I have mentioned several times that working in a startup is like a sine-curve, or a roller-coaster rider. Its multiple ups and downs every hour, day, week and month. It takes a special kind of maturity to handle them as they come and not lose focus of your goal or the near-time milestone. I have tried to share some of the things we did in my previous companies and would love to hear what you guys do to handle the ups and downs.
The thing is, the ups are easy to handle, (that was obvious wasn’t it?) but the lows are make or break. So here are some things that might work for you to handle the downs.
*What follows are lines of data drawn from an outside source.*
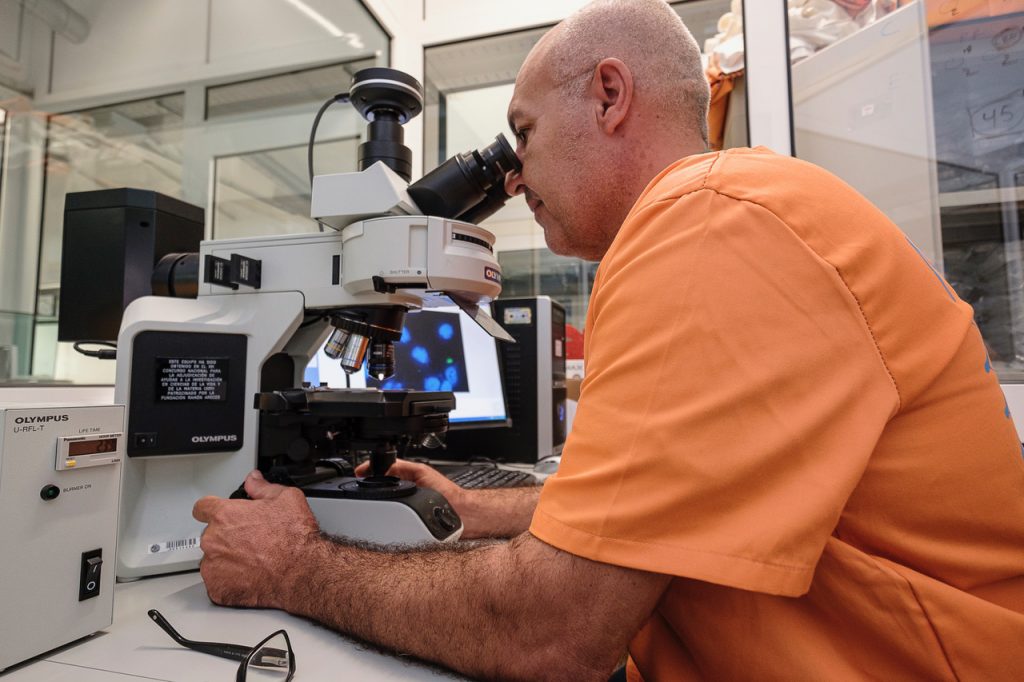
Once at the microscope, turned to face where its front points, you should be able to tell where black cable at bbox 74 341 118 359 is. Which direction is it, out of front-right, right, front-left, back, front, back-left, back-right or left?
back-left

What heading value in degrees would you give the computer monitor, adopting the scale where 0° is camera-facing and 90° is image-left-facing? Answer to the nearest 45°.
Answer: approximately 315°

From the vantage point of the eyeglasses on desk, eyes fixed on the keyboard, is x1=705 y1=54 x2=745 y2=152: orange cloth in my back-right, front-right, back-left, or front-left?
front-right

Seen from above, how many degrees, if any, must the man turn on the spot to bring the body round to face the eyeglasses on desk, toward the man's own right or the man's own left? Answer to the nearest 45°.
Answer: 0° — they already face it

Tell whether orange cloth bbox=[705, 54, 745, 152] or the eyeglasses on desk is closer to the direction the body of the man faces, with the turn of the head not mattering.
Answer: the eyeglasses on desk

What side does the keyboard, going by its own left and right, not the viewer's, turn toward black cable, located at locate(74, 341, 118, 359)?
right

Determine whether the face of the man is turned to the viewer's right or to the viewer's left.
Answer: to the viewer's left

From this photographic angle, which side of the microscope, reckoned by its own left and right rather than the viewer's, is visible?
right

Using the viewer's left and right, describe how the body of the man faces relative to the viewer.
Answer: facing to the left of the viewer

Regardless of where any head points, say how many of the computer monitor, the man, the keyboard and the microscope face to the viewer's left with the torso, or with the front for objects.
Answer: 1

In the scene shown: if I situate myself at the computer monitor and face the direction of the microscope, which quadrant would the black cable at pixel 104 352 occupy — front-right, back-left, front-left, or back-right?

Funny story: Our office was on the top floor of a building, and the owner “lived” in the first floor. Mid-week after a particularly bad meeting we “synchronized” our laptops to play some music and pick our spirits up. Turns out it was too loud, so our owner’s 60+ year old father trudges up the stairs to find out what’s going on. He saw a bunch of us doing some kind of really bad jig (when were engineers ever good at dance?) and ended up “showing us” how to do it right. I cant remember when we laughed so much. We recorded him making some “good moves” and posted it on our servers as a pick-me-up every week.
2. When you are doing demos with a client, record them by using Skype. Then keep the recording of the best feedback and save them so you can listen to feedback that’s a positive reinforcement.
3. Create your own holiday in the middle of a bad day/week and take many photographs. Post these photos on the glass of a few windows where you can see them daily.
Funny story: Summer months are awful in terms of holidays. There are so few of them that its not even funny. Adding to the misery was the incessant heat and the fact that most kids were out playing while we were working. So we created a mid-week holiday, where everyone in the team had to identify the top 3 places to eat in their neighborhood. The company would pay for them and their significant other’s breakfast, lunch and snack. They could take the day off and spend it recharging themselves and eating at the places they love.
4. Take photos of your first customer order or all your positive customer emails. Then print the photographs or emails them and paste them up on your kitchen area or conference room
5. Pick a favorite restaurant that the team likes which is fairly close (could even be a Baskin Robbins or Subway) and celebrate those down moments by eating out with the team.
What do you do to manage the sine-curve?